Jan-Willem kijkt op uit een boek met kleurige, cartooneske tekeningen.
“Is dat die Marokkaanse kunstenaar?” Manon gaat geïnteresseerd naast hem staan.
Jan-Willem kijkt op de voorkant. “Rachid Ben Ali, dat klinkt wel Marokkaans, ja. Ken je hem?”
“Ik ken zijn werk niet, maar hij is de laatste tijd nogal in het nieuws geweest. Het is een kunstenaar die fel tegen de starre, extremistische imams van leer trekt.” Ze trekt het boek uit Jan-Willem’s handen. “Hij wil met zijn werk het multi-culti debat op gang brengen.”
“Dat zie ik niet zo.
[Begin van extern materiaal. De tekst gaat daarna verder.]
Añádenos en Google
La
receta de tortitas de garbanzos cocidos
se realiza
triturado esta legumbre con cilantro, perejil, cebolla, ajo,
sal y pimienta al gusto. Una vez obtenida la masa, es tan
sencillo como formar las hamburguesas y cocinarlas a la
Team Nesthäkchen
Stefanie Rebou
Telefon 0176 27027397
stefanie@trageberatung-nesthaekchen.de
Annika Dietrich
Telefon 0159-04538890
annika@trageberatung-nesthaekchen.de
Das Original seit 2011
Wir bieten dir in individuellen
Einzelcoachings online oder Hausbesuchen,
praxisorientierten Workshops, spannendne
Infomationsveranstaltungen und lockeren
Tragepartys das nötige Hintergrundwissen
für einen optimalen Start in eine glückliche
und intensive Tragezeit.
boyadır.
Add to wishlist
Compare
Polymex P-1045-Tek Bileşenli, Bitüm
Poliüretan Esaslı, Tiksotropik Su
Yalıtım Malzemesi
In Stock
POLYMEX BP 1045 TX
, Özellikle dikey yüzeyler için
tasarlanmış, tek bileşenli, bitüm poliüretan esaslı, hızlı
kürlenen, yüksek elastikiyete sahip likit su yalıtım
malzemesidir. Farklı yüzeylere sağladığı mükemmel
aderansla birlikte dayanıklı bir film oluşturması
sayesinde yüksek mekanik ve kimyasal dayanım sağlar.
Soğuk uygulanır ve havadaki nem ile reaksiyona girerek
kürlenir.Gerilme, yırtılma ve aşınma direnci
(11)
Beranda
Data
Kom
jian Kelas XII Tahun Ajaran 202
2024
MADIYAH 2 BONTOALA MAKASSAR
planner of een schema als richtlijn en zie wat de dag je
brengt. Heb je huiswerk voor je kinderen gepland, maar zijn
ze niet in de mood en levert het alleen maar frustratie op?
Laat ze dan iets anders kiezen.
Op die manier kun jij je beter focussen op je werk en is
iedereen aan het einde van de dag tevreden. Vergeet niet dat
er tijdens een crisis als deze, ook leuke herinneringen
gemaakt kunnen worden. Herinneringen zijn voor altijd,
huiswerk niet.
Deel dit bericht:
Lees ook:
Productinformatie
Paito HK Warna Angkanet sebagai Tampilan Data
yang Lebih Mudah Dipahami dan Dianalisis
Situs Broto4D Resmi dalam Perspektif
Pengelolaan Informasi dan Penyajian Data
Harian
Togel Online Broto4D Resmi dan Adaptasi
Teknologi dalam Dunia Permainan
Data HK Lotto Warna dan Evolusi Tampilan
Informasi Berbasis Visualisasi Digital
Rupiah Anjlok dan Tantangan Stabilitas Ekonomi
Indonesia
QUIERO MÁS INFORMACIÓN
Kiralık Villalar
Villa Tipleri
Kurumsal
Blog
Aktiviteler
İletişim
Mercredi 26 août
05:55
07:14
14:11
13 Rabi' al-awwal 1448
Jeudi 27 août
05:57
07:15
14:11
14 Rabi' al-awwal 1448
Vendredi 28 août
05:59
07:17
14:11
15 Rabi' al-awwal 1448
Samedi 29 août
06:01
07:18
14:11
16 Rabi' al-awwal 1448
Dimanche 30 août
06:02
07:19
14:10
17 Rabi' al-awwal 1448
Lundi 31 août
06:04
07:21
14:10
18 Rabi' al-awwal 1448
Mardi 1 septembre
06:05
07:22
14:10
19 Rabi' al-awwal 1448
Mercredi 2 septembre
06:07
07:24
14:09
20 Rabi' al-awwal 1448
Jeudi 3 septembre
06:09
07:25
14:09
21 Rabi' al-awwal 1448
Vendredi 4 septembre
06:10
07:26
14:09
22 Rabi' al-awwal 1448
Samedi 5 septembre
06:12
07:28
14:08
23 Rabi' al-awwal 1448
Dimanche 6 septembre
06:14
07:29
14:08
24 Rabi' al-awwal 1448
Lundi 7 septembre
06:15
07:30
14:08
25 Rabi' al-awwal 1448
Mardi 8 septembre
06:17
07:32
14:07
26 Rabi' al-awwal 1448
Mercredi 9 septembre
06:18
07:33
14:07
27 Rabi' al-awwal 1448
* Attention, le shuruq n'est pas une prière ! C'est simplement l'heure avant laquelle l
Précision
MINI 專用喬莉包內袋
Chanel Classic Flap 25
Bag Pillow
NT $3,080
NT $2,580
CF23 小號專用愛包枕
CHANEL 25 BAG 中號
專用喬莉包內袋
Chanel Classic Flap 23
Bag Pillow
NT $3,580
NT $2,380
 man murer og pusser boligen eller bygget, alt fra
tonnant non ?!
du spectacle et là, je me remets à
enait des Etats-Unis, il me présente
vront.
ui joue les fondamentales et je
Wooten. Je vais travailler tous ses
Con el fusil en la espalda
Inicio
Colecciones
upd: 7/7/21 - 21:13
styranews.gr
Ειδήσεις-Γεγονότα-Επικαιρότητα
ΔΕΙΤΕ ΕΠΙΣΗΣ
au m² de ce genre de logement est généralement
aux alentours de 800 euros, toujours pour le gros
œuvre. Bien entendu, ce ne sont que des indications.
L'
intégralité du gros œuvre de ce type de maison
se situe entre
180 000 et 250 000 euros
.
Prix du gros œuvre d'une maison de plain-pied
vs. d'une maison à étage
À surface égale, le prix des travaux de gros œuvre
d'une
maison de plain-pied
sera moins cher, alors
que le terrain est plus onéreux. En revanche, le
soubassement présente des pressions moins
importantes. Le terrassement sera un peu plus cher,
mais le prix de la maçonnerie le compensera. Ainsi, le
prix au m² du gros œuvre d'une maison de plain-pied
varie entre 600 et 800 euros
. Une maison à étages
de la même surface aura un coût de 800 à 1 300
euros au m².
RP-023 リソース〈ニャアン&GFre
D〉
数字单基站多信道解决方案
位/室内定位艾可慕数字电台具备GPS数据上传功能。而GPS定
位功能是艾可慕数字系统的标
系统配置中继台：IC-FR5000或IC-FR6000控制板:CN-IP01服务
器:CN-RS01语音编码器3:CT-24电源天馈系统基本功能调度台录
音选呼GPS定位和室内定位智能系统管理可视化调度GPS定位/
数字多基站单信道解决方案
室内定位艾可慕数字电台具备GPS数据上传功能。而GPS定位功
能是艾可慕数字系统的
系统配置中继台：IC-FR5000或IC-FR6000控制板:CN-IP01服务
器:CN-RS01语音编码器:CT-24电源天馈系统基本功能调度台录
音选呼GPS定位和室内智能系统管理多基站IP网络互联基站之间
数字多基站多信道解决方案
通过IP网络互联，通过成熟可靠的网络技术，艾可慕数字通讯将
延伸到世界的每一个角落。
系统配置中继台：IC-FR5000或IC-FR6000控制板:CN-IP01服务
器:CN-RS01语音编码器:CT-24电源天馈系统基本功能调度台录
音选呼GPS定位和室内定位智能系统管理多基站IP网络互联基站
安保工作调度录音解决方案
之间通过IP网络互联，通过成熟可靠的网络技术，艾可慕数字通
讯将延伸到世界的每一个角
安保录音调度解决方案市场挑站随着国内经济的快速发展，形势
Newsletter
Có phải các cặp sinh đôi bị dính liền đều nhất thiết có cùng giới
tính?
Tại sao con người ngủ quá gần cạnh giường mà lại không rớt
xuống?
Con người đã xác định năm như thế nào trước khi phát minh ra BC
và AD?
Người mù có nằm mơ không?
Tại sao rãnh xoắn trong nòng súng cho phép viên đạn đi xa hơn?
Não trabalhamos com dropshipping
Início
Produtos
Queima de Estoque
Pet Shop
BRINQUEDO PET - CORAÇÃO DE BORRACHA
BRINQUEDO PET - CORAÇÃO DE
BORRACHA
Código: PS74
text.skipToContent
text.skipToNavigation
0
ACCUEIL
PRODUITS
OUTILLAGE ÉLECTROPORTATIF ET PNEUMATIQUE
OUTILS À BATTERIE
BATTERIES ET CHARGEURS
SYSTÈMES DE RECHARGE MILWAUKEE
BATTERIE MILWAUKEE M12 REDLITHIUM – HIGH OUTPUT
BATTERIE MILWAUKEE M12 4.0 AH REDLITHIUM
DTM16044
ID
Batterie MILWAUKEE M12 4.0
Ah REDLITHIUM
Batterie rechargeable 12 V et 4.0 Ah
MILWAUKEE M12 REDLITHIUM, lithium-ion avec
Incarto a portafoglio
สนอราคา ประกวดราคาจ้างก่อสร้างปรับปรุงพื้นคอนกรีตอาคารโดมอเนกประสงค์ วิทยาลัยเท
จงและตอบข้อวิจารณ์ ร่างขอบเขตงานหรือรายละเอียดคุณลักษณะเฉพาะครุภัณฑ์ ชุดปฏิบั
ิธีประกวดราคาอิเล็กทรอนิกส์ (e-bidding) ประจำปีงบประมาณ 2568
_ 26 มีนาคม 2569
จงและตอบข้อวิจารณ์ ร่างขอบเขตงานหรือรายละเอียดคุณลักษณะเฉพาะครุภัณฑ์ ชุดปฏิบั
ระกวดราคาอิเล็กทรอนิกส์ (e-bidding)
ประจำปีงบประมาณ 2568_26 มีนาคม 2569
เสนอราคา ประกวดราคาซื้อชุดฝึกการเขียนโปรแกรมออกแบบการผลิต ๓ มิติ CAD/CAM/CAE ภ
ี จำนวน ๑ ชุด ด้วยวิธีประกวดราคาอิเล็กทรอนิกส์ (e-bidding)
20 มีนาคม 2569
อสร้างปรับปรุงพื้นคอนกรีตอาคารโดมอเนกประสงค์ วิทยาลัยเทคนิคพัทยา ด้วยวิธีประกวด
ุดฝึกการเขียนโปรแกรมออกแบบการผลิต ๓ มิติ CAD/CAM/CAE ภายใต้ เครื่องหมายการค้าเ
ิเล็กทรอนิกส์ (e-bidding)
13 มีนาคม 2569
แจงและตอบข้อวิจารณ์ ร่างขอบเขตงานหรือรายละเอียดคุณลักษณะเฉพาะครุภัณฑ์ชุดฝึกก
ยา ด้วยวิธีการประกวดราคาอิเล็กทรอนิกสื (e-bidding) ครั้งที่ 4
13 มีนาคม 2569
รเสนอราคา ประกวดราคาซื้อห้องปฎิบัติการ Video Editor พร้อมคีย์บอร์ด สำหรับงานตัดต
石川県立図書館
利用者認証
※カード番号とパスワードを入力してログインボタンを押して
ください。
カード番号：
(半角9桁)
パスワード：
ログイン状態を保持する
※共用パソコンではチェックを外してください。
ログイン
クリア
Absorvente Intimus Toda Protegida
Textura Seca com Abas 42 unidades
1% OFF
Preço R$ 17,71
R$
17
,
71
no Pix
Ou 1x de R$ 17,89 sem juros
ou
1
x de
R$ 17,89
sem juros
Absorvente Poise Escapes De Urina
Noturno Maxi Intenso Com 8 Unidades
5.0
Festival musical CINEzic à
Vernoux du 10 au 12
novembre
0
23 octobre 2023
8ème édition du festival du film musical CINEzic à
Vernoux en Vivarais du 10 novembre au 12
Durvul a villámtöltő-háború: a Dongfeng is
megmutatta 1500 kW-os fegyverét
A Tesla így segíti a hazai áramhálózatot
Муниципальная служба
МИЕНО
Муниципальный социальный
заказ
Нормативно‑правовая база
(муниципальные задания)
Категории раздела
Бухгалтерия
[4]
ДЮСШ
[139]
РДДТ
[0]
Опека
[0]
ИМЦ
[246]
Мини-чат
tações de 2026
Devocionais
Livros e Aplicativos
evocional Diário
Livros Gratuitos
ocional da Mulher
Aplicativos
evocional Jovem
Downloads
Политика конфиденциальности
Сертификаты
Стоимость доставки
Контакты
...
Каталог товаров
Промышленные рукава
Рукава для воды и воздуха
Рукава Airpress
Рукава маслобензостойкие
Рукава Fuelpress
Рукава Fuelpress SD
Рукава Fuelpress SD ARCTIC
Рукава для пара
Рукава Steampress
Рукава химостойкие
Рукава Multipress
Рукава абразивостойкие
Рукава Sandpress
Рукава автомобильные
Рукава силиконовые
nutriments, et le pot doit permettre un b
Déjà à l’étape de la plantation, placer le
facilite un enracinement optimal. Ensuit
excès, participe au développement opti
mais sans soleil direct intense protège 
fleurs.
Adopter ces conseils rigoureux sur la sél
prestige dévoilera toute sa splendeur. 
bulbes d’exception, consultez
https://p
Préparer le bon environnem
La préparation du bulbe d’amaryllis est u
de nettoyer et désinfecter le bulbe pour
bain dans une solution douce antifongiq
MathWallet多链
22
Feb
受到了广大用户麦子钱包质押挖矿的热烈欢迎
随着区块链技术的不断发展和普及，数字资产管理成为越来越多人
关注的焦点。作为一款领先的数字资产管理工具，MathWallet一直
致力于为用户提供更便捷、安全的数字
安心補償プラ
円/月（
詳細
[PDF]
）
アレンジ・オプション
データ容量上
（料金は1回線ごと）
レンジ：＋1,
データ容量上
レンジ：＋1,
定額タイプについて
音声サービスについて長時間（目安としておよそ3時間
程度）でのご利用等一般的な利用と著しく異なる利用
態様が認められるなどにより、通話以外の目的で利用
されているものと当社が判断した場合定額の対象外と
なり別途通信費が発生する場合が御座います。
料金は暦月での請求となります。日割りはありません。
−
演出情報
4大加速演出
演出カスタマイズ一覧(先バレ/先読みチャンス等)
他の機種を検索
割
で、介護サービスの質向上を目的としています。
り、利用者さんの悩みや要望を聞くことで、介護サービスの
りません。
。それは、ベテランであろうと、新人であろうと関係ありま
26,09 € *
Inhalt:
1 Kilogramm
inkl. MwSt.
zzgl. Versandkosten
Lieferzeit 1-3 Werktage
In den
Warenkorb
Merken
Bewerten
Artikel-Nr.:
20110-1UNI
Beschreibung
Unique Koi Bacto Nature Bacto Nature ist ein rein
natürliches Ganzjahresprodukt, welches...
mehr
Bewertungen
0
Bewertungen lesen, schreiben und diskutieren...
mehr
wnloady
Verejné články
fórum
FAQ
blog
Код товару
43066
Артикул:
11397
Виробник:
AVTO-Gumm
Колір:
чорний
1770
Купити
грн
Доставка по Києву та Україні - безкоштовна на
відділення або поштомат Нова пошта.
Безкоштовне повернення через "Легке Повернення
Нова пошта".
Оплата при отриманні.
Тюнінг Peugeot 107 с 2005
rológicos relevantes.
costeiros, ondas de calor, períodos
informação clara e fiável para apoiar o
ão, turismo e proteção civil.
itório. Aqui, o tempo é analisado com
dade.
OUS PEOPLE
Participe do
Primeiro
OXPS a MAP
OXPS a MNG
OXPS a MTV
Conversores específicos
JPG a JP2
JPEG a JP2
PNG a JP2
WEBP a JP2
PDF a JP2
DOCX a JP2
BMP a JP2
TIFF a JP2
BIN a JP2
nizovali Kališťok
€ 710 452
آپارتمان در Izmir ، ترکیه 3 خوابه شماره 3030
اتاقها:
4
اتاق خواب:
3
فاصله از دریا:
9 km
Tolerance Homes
Het is een beetje homo-erotisch, maar eigenlijk wel grappig.”
“Dat zijn de extremistische islamieten volstrekt niet met je eens.”
“Dan zal hij nog wel vermoord worden.”

Plinius: “Over gelijkenissen kan men eindeloos na blijven denken en deze zouden, naar men gelooft, worden beïnvloed door vele willekeurige factoren zoals het gezichtsvermogen, gehoor, geheugen en de beelden die men juist bij de bevruchting in zich opneemt. Zelfs een gedachte die een van beide ouders plotseling door het hoofd schiet kan, naar men aanneemt, een gelijkenis nabootsen of verstoren. Daarom vindt men bij de mens meer verschillen dan bij andere levende wezens, omdat de snelheid van zijn gedachten, de beweeglijkheid van zijn geest en veelzijdigheid van zijn verbeeldingskracht allerlei verschillende indrukken achterlaten, terwijl bij andere levende wezens de geest onbeweeglijk is en identiek bij alle individuen binnen een soort.” (uit Naturalis Historia, boek 7 - Uiterlijk en erfelijkheid; vertaald door Joost van Gelder, Mark Nieuwenhuis en Ton Peters, 2004)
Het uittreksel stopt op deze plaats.